There is a vast and ancient strip of ocean that is getting colder


In the depths of the Pacific Ocean, where the water runs cold and cool, temperatures continue to drop – and it's all because of a significant cooling off period that began in the 16th century.

Although the surface temperatures of the ocean are increasing, it seems that the message did not reach the waters at the bottom of the Pacific. They are behind some centuries behind the rest of the world when it comes to temperature patterns, according to new research.

"The weather varies on all time scales," said Earth scientist and planetary scientist Peter Huybers of the Harvard School of Engineering and Applied Sciences John A. Paulson.

"Some regional patterns of warming and cooling, such as the Little Ice Age and the Medieval Warm Period, are well known. Our goal was to develop a model of how the interior properties of the ocean respond to changes in surface climate."

The Little Ice Age, as it is known, is a period of several centuries of cooling that took place between 1550 and 1850 AD, after the Medieval Warm Period.

However, despite the name, it was not really an ice age, as it seems to have occurred regionally, rather than globally – though exactly what caused this is still unknown.

But the regions affected were large and numerous and obviously included the ocean.

And the circulation of the Pacific Ocean takes a long time. Once the water descends, it is isolated from the atmosphere (and its temperature) for an estimated 8 to 14 centuries.

This means that those waters that were on the surface during the Little Ice Age may still be cooling down as they descend, following behind the warmer waters of the Medieval Warm Period.

"These waters are so ancient and not near the surface for so long, they still remember what was happening hundreds of years ago when Europe experienced some of its coldest winters in history," said the physical oceanographer Jake Gebbie of Woods. Oceanographic Institution of Hole.

"If the surface of the ocean was generally cooling for most of the last millennium, the most isolated parts of the ocean from modern warming may still be cooling."

The team used data and computer modeling to determine the deep circulation of the Pacific since the 1870s.

During the 1990s, the World Ocean Circulation Experiment did a series of Pacific temperature readings down to a depth of 2 km (1.24 miles).

And between 1872 and 1876, scientists on board HMS Challenger repeatedly plunged a thermometer into the world's oceans to make more than 5,000 temperature readings, also at depths of about 2 kilometers.

"We have analyzed these historical data from outliers and considered a variety of corrections associated with pressure effects on the thermometer and the lengthening of the hemp rope used to lower the thermometers," Huybers said.

These corrected and corrected data were then compared with the most recent WOCE data.

Gebbie and Huybers found, as expected, a warming trend closer to the surface – but at depths between 1.8 and 2.6 kilometers (1.1 to 1.6 miles), the ocean cooled.

Not by a large amount – just between 0.02 and 0.08 degrees Celsius – but compared to global surface warming trends, it is an intriguing result.

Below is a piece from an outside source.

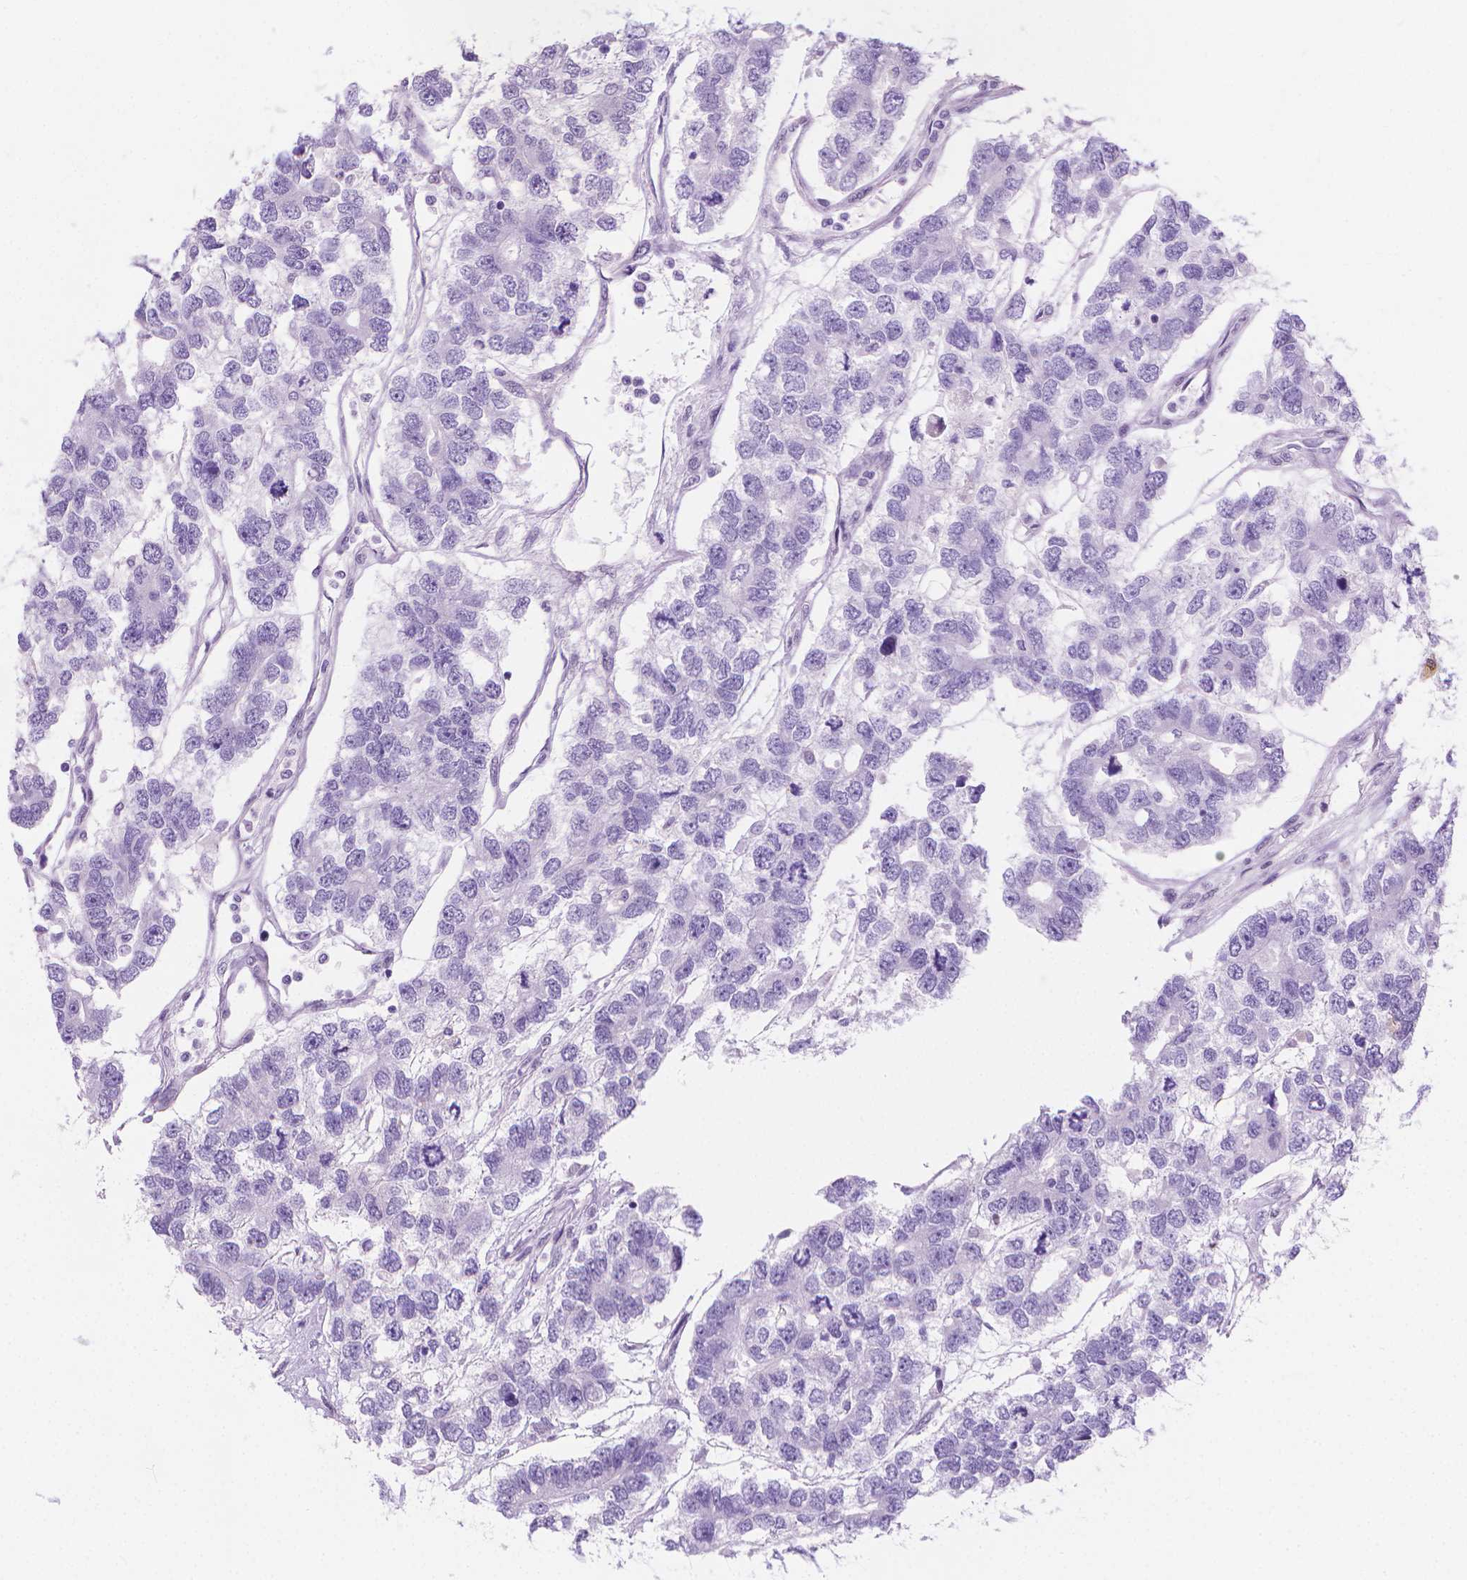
{"staining": {"intensity": "negative", "quantity": "none", "location": "none"}, "tissue": "testis cancer", "cell_type": "Tumor cells", "image_type": "cancer", "snomed": [{"axis": "morphology", "description": "Seminoma, NOS"}, {"axis": "topography", "description": "Testis"}], "caption": "This histopathology image is of seminoma (testis) stained with IHC to label a protein in brown with the nuclei are counter-stained blue. There is no staining in tumor cells.", "gene": "CFAP52", "patient": {"sex": "male", "age": 52}}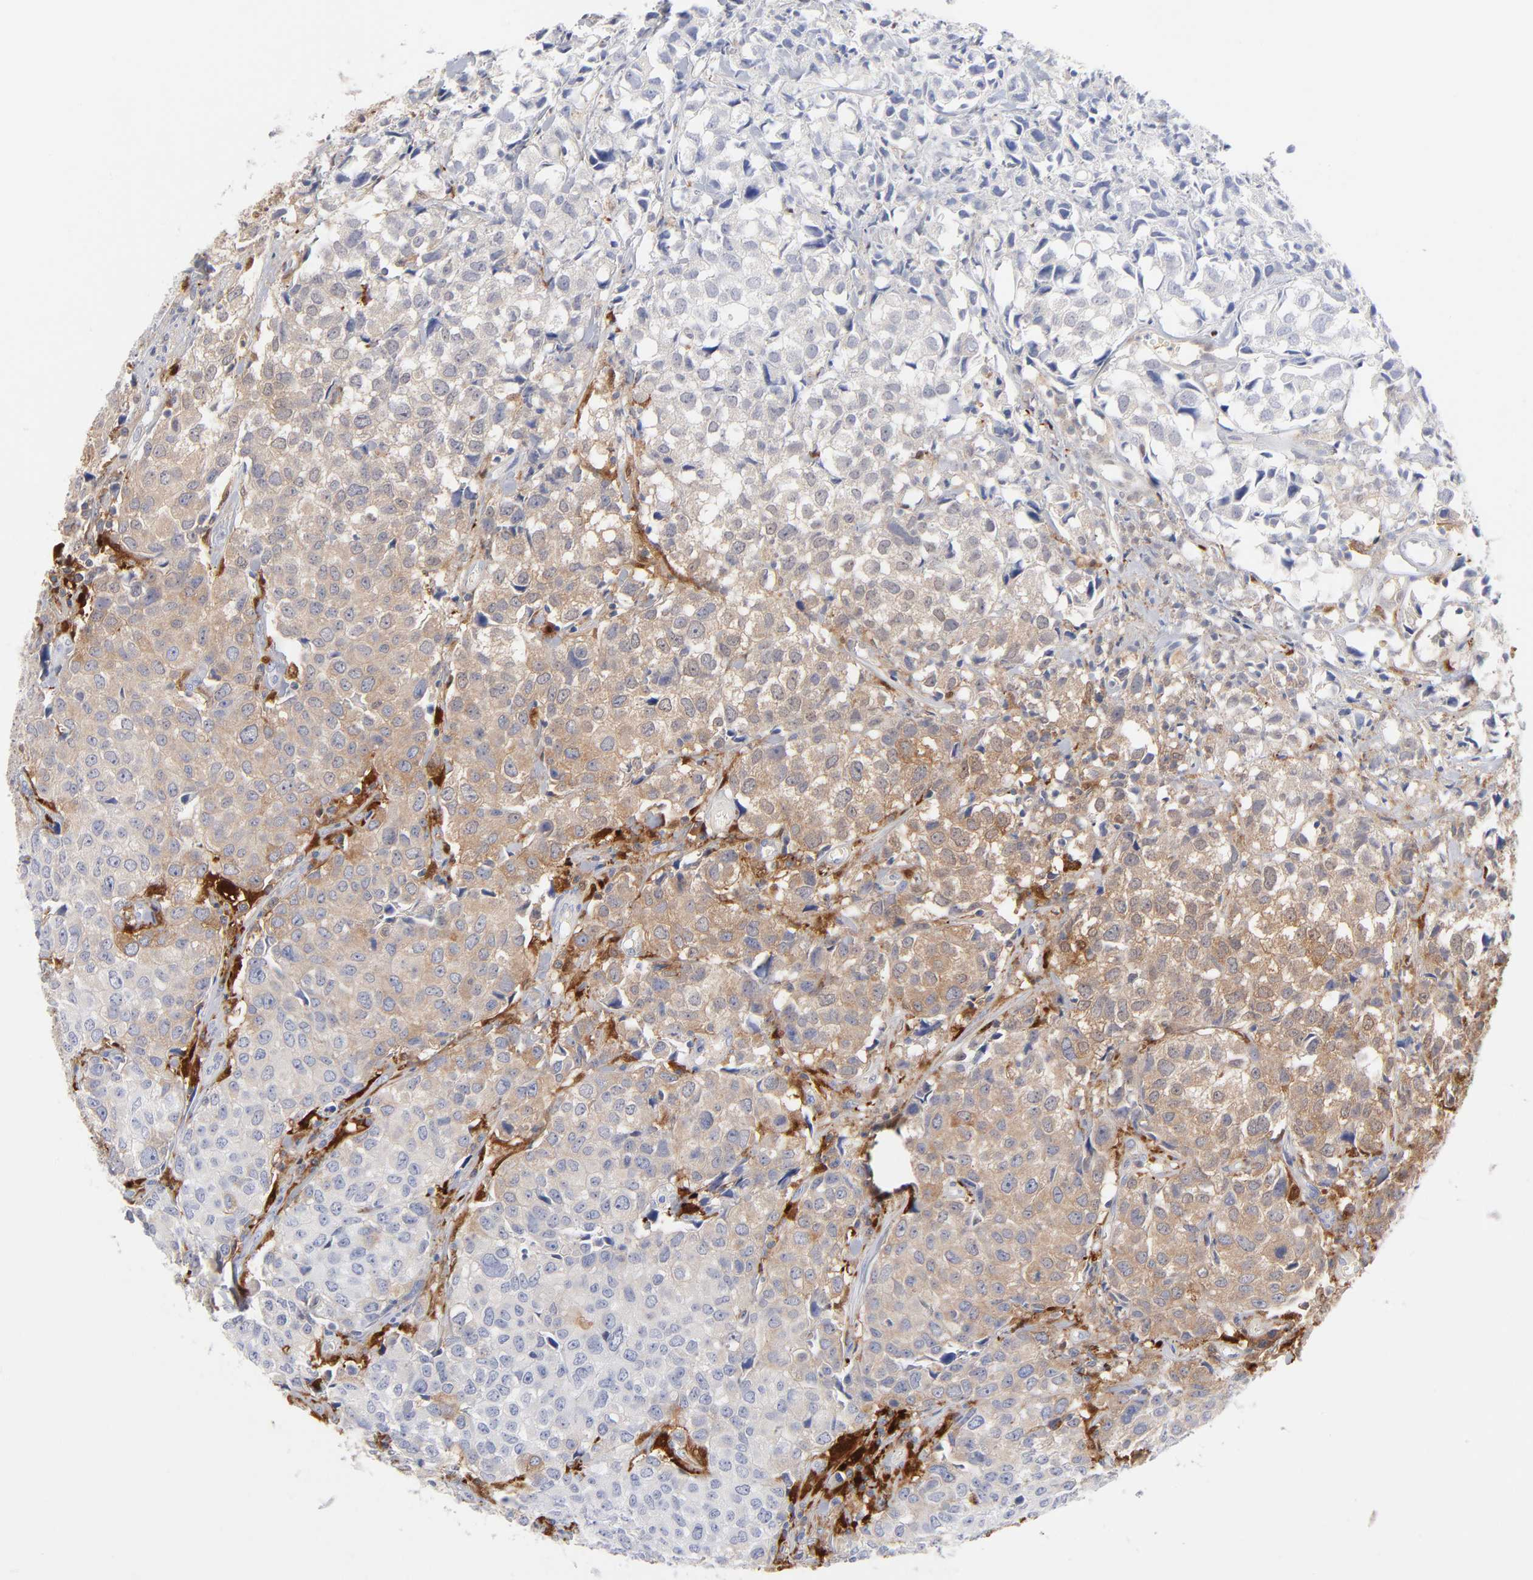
{"staining": {"intensity": "negative", "quantity": "none", "location": "none"}, "tissue": "urothelial cancer", "cell_type": "Tumor cells", "image_type": "cancer", "snomed": [{"axis": "morphology", "description": "Urothelial carcinoma, High grade"}, {"axis": "topography", "description": "Urinary bladder"}], "caption": "This is a photomicrograph of immunohistochemistry staining of urothelial cancer, which shows no staining in tumor cells.", "gene": "IFIT2", "patient": {"sex": "female", "age": 75}}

And that has implications for how the planet is warming today – showing that previous climate changes on the surface may still be affecting the current rate of climate change.

This is because earlier estimates of how much heat was absorbed by the Earth in the 20th century are based on an equilibrium ocean at the beginning of the Industrial Revolution.

But this finding indicates that the Earth could have absorbed up to 30% less heat than these estimates.

"Part of the heat needed to put the ocean in balance with an atmosphere with more greenhouse gases is apparently already present in the deep Pacific," Huybers said.

"These findings increase the impetus to understand the causes of the Medieval Warm Period and the Little Ice Age as a way to better understand modern warming trends."

The research was published in the journal Science.